Cell Walls in Plants
Plant cells are different from animal cells due to the presence of a cell wall. The cell wall is made of cellulose and gives a rigid structure to the plant cell. It provides structural support to plants. Due to cell walls, cells of plants, fungi and bacteria can withstand greater changes in surrounding conditions than animal cells. E.g. Cell wall enables the cells to withstand hypotonic solution without bursting.
Cell Organelles
Eukaryotic cells contain various membrane-bound organelles that carry out various functions in the cell, e.g. Nucleus, Endoplasmic reticulum, Golgi apparatus, Lysosomes, etc.
Endocytosis
Endocytosis is the invagination of the cell membrane, followed by pinching off, forming a membrane-bound vesicle. This is commonly seen in Amoeba.
Nucleus in Cells
The nucleus is the processing unit of the cell. It is a double membrane-bound organelle which contains the genetic material for inheritance. The nuclear membrane contains pores that allow the transfer of materials from the nucleus to the cytoplasm. The nucleus is the brain of the cell as it controls various functions such as cell division, reproduction, inheritance, etc. The nucleus contains genetic material, i.e. chromosomes that contain DNA. DNA carries information for inheritance from parents to offspring. Prokaryotes lack a well-defined nucleus, and the genetic material is present in a region known as the nucleoid.
Chromosomes
Chromosomes are the genetic material present in the nucleus. It contains DNA with associated proteins. They are present as threads called chromatin. During the growth phase of the cell, the chromatin condenses into a much thicker structure called a chromosome.

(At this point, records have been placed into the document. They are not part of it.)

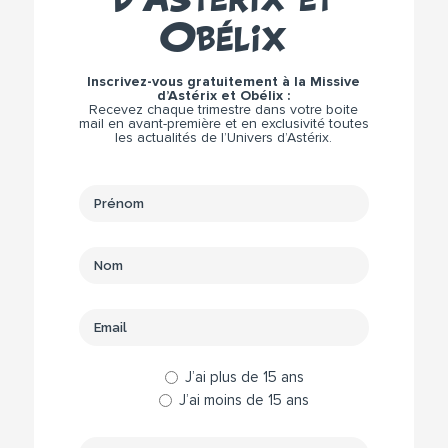
Obélix
Inscrivez-vous gratuitement à la Missive
d’Astérix et Obélix :
Recevez chaque trimestre dans votre boite
mail en avant-première et en exclusivité toutes
les actualités de l’Univers d’Astérix.
J’ai plus de 15 ans
J’ai moins de 15 ans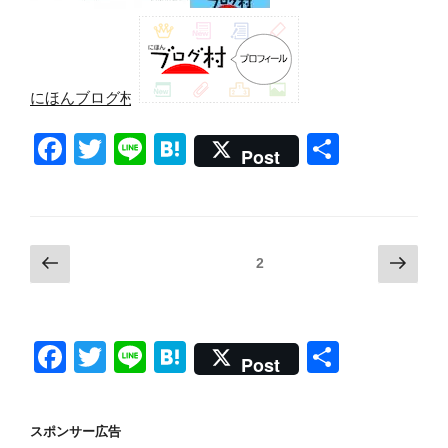
にほんブログ村
F
T
Li
H
共
Post
a
wi
n
at
有
c
tt
e
e
e
er
n
投
前
次
固定ページ
2
b
a
の
の
稿
o
ペ
ペ
の
ー
ー
o
ペ
F
T
Li
H
共
ジ
ジ
Post
k
ー
a
wi
n
at
有
ジ
c
tt
e
e
送
スポンサー広告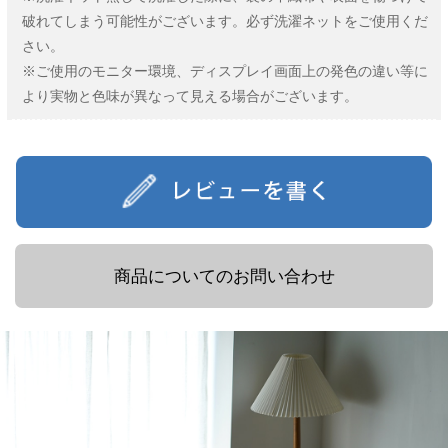
破れてしまう可能性がございます。必ず洗濯ネットをご使用くだ
さい。
※ご使用のモニター環境、ディスプレイ画面上の発色の違い等に
より実物と色味が異なって見える場合がございます。
商品についてのお問い合わせ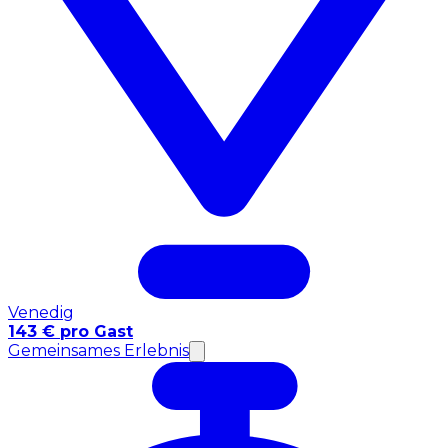
Venedig
143 € pro Gast
Gemeinsames Erlebnis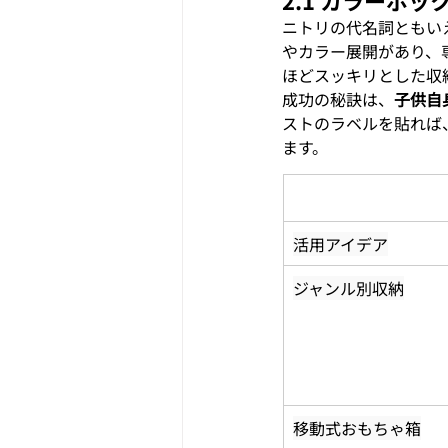
ニトリの代名詞ともい
やカラー展開があり、専
ほどスッキリとした収
成功の秘訣は、
子供自
ストのラベルを貼れば
ます。
活用アイデア
ジャンル別収納
移動式おもちゃ箱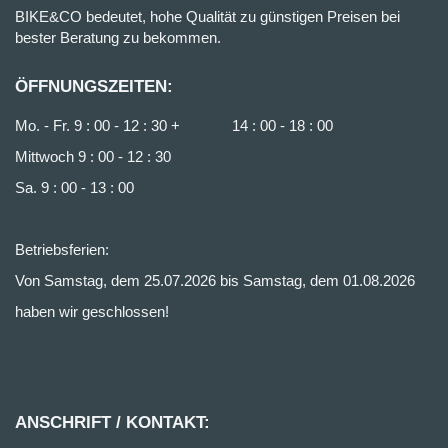
BIKE&CO bedeutet, hohe Qualität zu günstigen Preisen bei
bester Beratung zu bekommen.
ÖFFNUNGSZEITEN:
Mo. - Fr. 9 : 00 - 12 : 30 + 14 : 00 - 18 : 00
Mittwoch 9 : 00 - 12 : 30
Sa. 9 : 00 - 13 : 00
Betriebsferien:
Von Samstag, dem 25.07.2026 bis Samstag, dem 01.08.2026
haben wir geschlossen!
ANSCHRIFT / KONTAKT:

Human cells contain 23 pairs of chromosomes (46).
Chromatin
Chromatin is a thread-like structure which serves as the genetic material present inside the nucleus of the cell. It is made up of DNA and protein molecules. DNA contains the hereditary information needed for the structure and function of the organism.
Cytoplasm
The cytoplasm is the fluid found inside the cell. It gives the structure to the cell and houses different organelles of the cell.
Organelles
Organelles are structures present in the cytoplasm of the cell that helps in several functions of the cell.
Endoplasmic Reticulum
The endoplasmic reticulum is a membrane-bound cell organelle that plays an integral role in the interpretation of the genetic information present in the nucleus.
Rough ER
Rough ER is the one that has ribosomes on them. The ribosome is made up of nucleic acids and proteins. They are the site of protein synthesis. The Rough ER is also involved in the modification and folding of proteins.
Smooth ER
Smooth ER does not have ribosomes and thus is not involved in protein synthesis. They are, however, involved in lipid metabolism and detoxifying of poisonous molecules.
Golgi Apparatus
Golgi Apparatus is also called the post office of the cell. They package and transport the proteins across the cytoplasm.
Lysosomes
They are referred to as suicide bags of the cell as they contain potent enzymes that can digest a cell. Lysosomes also help in defence by attacking a foreign object.
Mitochondria
Mitochondria are also called the powerhouse of a cell. They generate ATP via the electron transport chain. They also have a DNA called mtDNA, which makes them a semi-autonomous organelle. Mitochondria can make their own proteins.
Plastids
There are various types of plastids in different cells based on the pigment they contain. The chloroplast is the plastid where photosynthesis occurs, they contain chlorophyll. Some of the other plastids are leucoplast and chromoplast. Leucoplasts store starch, oil and protein granules. Chloroplasts contain membranes known as thylakoids embedded in the stroma. Plastids also contain their own DNA and ribosomes.
Vacuoles
Vacuoles are large vesicles that hold water or air in them and give structural rigidity to the cell. Vacuoles are common in plant cells. In animals, the vacuoles are either very small or absent.